Multiplicações de nós-próprios
Parte I
Narcisismo
Somos todos tentativas falhadas
de personalizações, de moldes e ajustes feitos à medida exclusivamente desta
nossa barriga gorda. Arquitectar quem nos é, num todo, de forma a sermos reflexos
– sermos espelhos de atitudes consideradas exemplos a seguir unicamente por
serem postas em prática por nós próprios. Talvez por isso, hoje o meu peito rebenta por
debaixo do céu estrelado na terra sem nome; talvez por isso me falte o sossego,
o necessário à possibilidade de equilíbrio. Crescer com asas que me rasgaram as
costas e cresceram donas de si – sem sequer me questionarem se queria ser
rebelde, como sou – como elas me fizeram ser. Cicatrizes cravadas nesta parte
detrás do coração; simbolismos óbvios quando tentada uma definição para esta
instabilidade que fulmino com olhar. É uma mixórdia de certezas quando pensado
o berço desta ideia de sermos únicos e inquestionavelmente, querermos nos
ajustar aos padrões. Não sei se esta necessidade de manifesto constante em
relação à urgência de defender as pessoas como Pessoas que são, é fruto de uma
construção genética ou se serei só um mau exemplo das circunstâncias da vida
cuja sorte nem sempre predominou – ainda que o conceito de sorte seja indefinível.

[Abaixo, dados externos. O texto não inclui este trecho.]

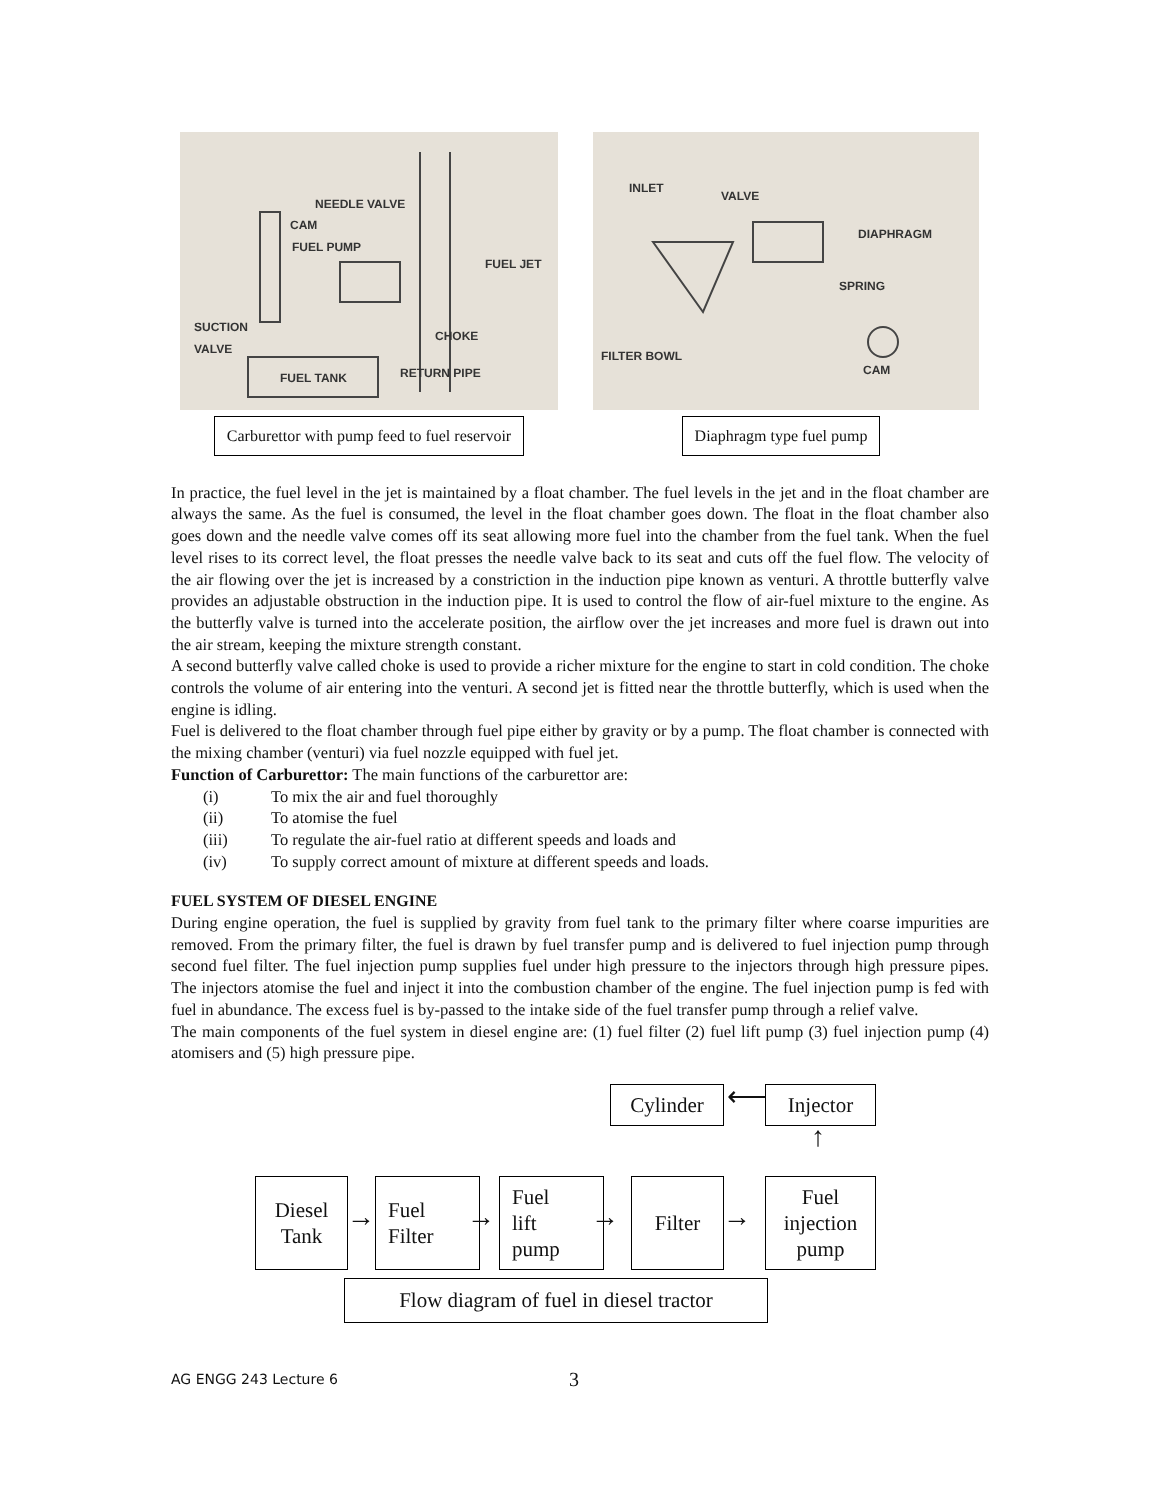NEEDLE VALVE
CAM
FUEL PUMP
FUEL JET
SUCTION
VALVE
CHOKE
FUEL TANK RETURN PIPE
Carburettor with pump feed to fuel reservoir
INLET
VALVE
DIAPHRAGM
SPRING
FILTER BOWL
CAM
Diaphragm type fuel pump
In practice, the fuel level in the jet is maintained by a float chamber. The fuel levels in the jet and in the float chamber are always the same. As the fuel is consumed, the level in the float chamber goes down. The float in the float chamber also goes down and the needle valve comes off its seat allowing more fuel into the chamber from the fuel tank. When the fuel level rises to its correct level, the float presses the needle valve back to its seat and cuts off the fuel flow. The velocity of the air flowing over the jet is increased by a constriction in the induction pipe known as venturi. A throttle butterfly valve provides an adjustable obstruction in the induction pipe. It is used to control the flow of air-fuel mixture to the engine. As the butterfly valve is turned into the accelerate position, the airflow over the jet increases and more fuel is drawn out into the air stream, keeping the mixture strength constant.
A second butterfly valve called choke is used to provide a richer mixture for the engine to start in cold condition. The choke controls the volume of air entering into the venturi. A second jet is fitted near the throttle butterfly, which is used when the engine is idling.
Fuel is delivered to the float chamber through fuel pipe either by gravity or by a pump. The float chamber is connected with the mixing chamber (venturi) via fuel nozzle equipped with fuel jet.
Function of Carburettor: The main functions of the carburettor are:
(i) To mix the air and fuel thoroughly
(ii) To atomise the fuel
(iii) To regulate the air-fuel ratio at different speeds and loads and
(iv) To supply correct amount of mixture at different speeds and loads.
FUEL SYSTEM OF DIESEL ENGINE
During engine operation, the fuel is supplied by gravity from fuel tank to the primary filter where coarse impurities are removed. From the primary filter, the fuel is drawn by fuel transfer pump and is delivered to fuel injection pump through second fuel filter. The fuel injection pump supplies fuel under high pressure to the injectors through high pressure pipes. The injectors atomise the fuel and inject it into the combustion chamber of the engine. The fuel injection pump is fed with fuel in abundance. The excess fuel is by-passed to the intake side of the fuel transfer pump through a relief valve.
The main components of the fuel system in diesel engine are: (1) fuel filter (2) fuel lift pump (3) fuel injection pump (4) atomisers and (5) high pressure pipe.
Cylinder ⟵ Injector
↑
Diesel
Tank
→
Fuel
Filter
→
Fuel
lift
pump
→
Filter
→
Fuel
injection
pump
Flow diagram of fuel in diesel tractor
AG ENGG 243 Lecture 6 3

Independentemente de não me conseguir definir em afirmações sobre a origem
deste meu espirito sem casa, não me condeno nunca por não ser uma criação narcísica
de quem não se achou auto-suficiente e me foi tentando melhorar segundo
critérios pessoais. Foi-me dado um ninho como ave ignorante que era quando o
céu me fez frente mal abri os pequenos olhos de presa. Foram me dadas as asas
como ave curiosa que era quando o céu me foi dado como possibilidade, mal
conheci este meu espirito de rapina. Onde está a hipótese de voar? Agora que o
céu é uma necessidade de exploração e eventual libertação desta ave que sou, que
ouviu o coração de falcão e nunca se tornou caçadora – mas também nunca permitirá
ser caça.
Parte II
Arrependimento vs Humildade
Arrependimento vs Humildade
Não sei se o vento vos sopra ao
ouvido da mesma forma apetecível com que me canta canções de eventuais fugas
não planeadas. Uma tentação indisciplinada – que surge juntamente com a
necessidade de libertação óbvia para quem o espirito já é vomitado em conjunto
com as palavras repetidas pelos que cresceram – socialmente. Vejo-me escorregar
nessa construção em massa dos corações preparados para defesa ou ataque. Onde
nunca reina a possibilidade de uma harmonia colectiva – sinto um eflúvio a urgência
de semelhança nas peles de cordeiro que todos resolveram vestir. Será
tendência? Degraus criados, caminhados por quem não consegue ser mais do que o
óbvio. Essa vida – esse percurso igual a todos os percursos; porque raio sobem
todos a mesma escadaria? Será tendência? Projectam os sonhos que nunca atingem
por falta de capacidade de libertação do que é supostamente e politicamente
correcto – nas criações excessivamente narcísicas que falam. Acho que o medo
dessa arquitectura não se desenvolver segundo a maquete iniciada por vocês próprios,
assusta. Talvez venham daí os erros geracionais que tanto são criticados. A
ideia do que o nosso é melhor – nós é que vivemos mais e pior – “se tivessem
vivido no meu tempo”; “se tivessem tido a minha educação”; “se eu, eu, eu – se a
mim, a mim, a mim”. Reinos onde o cultivo de um futuro é escasso por haver
excesso de tempo desperdiçado na manutenção desse discurso narcísico, como uma
horta qualquer. As bussolas partem-se para quem se imagina enquanto início de
história de final feliz, a partir do momento em que se narram histórias onde
este nosso presente é passado de todos os grandes protagonistas nesta ideia de
Vida – de vida. Crescemos sem sermos projecções – somos agora os restos do almoço, os restos de passados
onde a sobrevalorização era banda sonora e agora não a sabemos cantar. No fundo, todos os nossos próximos
serão sempre piores a menos que se assemelhem a este nosso reflexo, a esta
tentativa à partida falhada de também nós sermos espelhos de não evoluções que nos esfregam o quão sortudos somos. Sei
lá – tento concentrar-me na capacidade de abstracção desse discurso decorado
pelos demais, fugindo a esta tendência de criticar, para eventualmente me arrepender. No fundo o que nos falta a todos é um bocadinho mais de respeito e humildade.
Esta ideia de sermos produção em massa se for aprofundada, não será tida como
uma Primavera num desses filmes que se projectam nas mesas ao jantar.